Although she supports efforts to blur the traditional bureaucratic boundaries, Madans said that thought was needed to ensure that smaller agencies would not get gobbled up by some of the bigger agencies.
INTERAGENCY EFFORTS
Marilyn Seastrom offered an example of concrete cross-agency innovation, the Statistical Community of Practice and Engagement.1 Mark Harris (National Agricultural Statistics Service) mentioned another example, the Federal Committee on Statistical Methodology, although he noted that it is more involved with the documentation of best practices than with cutting-edge innovation. He pointed out that some of its projects have been incredibly productive as a result of the creativity and participation of staff from many agencies. He also commented that often the
1 |
See http://www.apdu.org/conference/2010/Bianchi_APDUPresentation9-16-10.ppt#260,6, SCOP Goals = OMB Goals [February 2011]. SCOP was subsequently renamed SCOPE, Statistical Community of Practice and Engagement. |
problem with developing successful projects is not in getting the correct people, but in getting agencies to offer any people at all.
Nathaniel Schenker (National Center for Health Statistics) mentioned the importance of transferring methods and techniques invented at one agency to others.
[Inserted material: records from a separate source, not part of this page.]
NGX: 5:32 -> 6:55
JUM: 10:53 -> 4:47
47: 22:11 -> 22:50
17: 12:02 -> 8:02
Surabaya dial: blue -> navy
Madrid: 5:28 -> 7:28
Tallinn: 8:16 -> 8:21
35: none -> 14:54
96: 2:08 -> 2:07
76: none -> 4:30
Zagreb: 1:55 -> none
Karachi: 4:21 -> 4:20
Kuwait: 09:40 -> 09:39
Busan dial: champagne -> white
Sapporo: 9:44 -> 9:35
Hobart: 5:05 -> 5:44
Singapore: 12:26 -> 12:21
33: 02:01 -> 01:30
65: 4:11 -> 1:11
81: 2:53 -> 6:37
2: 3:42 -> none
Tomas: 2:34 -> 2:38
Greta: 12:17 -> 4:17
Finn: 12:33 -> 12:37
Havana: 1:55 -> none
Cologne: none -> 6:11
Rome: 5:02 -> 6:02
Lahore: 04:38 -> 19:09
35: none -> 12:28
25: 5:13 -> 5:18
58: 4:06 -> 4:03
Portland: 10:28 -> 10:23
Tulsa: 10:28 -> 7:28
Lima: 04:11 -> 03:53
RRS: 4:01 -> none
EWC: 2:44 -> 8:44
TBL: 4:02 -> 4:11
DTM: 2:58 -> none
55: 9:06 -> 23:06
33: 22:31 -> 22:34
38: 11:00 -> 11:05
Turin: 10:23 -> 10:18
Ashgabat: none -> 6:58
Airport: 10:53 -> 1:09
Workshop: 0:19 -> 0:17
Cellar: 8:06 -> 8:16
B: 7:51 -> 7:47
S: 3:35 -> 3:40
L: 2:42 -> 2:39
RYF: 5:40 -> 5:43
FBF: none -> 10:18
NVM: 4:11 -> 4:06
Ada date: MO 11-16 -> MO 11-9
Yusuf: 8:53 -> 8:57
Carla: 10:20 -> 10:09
Wallman asked how one can institutionalize the idea that interagency collaborative work is part of what is expected of statistical agency staff, rather than something extra that is not important to their jobs.
John Eltinge emphasized the importance of ensuring that interagency initiatives resonate and be consistent with the mission of an agency’s department as well as appropriate congressional committees. In this connection, he suggested that since selling risk and cost may be difficult, the statistical system could consider framing initiatives as value added rather than as innovations.
In considering next steps to innovation, David Banks stressed the point made by Schenker about the importance of transferring innovative ideas from one agency to another. Nancy Gordon supported the concept but cautioned that to be successful it is necessary to deal with the “not invented here” syndrome.
CASE STUDIES AND BEST PRACTICES
Schenker returned to the idea of case studies and suggested that what is needed is a prestigious way to publish papers on case studies and innovative ways of using existing techniques. With respect to best practices, Roderick Little cautioned that best practices can be the opposite of innovation: a best practice may be considered the best thing to do—so why try something else?
CLOSING
In his closing comments, Louis returned to the reason that innovation is critical for statistical agencies at this time. One of the important reasons is that the assumptions and models on which the statistical system was built are changing. He made the analogy that, at one time, “Biostatistics Department” was the equivalent of a brand name for all things in biostatistics, but that is no longer true. This analogy holds for the federal statistical system: it is no longer the only place where federal statistics is done in every sense. Increasingly, for example, there are other sources for data. He suggested that although it might not be a sufficient step, the system may find it necessary to elevate the amount and visibility of innovation and research to maintain its brand name in federal statistics.